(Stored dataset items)
◆ ◆ ◆ ◆ ◆
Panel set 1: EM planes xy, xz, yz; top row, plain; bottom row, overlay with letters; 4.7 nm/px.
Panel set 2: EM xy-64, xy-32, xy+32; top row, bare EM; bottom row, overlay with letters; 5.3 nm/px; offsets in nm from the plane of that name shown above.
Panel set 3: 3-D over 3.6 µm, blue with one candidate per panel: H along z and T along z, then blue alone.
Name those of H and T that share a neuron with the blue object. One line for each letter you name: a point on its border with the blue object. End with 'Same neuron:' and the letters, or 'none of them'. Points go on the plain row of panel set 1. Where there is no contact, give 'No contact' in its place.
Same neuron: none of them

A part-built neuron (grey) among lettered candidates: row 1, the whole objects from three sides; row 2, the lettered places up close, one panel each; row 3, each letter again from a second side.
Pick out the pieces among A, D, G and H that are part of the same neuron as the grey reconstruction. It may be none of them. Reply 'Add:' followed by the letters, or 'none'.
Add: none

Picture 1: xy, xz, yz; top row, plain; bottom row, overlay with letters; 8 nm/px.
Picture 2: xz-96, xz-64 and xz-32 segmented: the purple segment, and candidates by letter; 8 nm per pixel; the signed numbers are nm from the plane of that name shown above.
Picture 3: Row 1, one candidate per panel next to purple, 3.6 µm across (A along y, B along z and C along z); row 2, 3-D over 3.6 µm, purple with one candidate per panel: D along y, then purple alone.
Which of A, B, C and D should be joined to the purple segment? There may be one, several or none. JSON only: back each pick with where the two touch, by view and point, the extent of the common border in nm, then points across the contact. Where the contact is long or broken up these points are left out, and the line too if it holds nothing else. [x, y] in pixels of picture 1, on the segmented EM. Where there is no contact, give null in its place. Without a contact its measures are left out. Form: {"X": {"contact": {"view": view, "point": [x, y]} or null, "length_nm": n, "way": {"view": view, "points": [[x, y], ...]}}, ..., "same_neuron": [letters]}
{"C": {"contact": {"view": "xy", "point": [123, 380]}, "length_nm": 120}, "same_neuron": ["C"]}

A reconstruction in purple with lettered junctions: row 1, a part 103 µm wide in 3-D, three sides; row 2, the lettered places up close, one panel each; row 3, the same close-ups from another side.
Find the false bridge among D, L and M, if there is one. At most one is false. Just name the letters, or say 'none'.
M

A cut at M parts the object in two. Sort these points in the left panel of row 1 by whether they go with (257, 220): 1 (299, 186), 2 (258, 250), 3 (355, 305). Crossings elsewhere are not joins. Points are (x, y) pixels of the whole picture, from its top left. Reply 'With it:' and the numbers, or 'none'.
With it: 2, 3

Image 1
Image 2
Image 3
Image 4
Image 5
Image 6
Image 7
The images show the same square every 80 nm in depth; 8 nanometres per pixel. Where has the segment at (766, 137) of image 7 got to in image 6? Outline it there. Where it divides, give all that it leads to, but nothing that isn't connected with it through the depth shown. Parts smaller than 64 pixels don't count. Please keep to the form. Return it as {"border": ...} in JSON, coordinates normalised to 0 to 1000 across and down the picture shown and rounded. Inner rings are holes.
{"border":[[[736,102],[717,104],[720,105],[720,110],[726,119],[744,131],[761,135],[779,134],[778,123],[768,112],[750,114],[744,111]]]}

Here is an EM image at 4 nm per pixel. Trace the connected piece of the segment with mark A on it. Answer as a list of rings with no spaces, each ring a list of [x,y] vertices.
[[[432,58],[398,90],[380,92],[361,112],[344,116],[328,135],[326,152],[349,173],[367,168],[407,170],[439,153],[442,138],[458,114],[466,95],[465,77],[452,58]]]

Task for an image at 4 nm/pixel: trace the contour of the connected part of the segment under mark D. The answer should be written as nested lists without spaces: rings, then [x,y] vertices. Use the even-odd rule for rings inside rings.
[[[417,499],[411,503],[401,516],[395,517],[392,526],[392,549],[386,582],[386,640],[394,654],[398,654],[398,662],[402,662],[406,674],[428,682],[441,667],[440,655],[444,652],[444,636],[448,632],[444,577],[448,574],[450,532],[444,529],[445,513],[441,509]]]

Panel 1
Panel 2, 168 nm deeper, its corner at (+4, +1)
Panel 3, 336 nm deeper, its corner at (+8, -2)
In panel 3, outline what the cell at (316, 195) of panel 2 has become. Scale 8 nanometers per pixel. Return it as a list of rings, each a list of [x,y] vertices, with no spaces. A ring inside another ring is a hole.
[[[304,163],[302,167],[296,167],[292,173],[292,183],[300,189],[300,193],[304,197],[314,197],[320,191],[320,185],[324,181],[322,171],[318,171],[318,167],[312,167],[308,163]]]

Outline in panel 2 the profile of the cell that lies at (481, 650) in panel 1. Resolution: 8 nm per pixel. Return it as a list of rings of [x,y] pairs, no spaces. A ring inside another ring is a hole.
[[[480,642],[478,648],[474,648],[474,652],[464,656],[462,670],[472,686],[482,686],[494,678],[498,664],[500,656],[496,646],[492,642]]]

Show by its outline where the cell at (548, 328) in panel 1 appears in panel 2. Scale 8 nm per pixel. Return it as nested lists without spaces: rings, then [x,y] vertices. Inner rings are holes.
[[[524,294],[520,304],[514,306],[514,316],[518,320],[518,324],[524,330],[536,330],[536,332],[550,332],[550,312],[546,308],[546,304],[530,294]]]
◆ ◆ ◆ ◆ ◆
Go over the records above and tally the lines with the word "bottom" in them. Give the number alone.

# Reply to the task:
3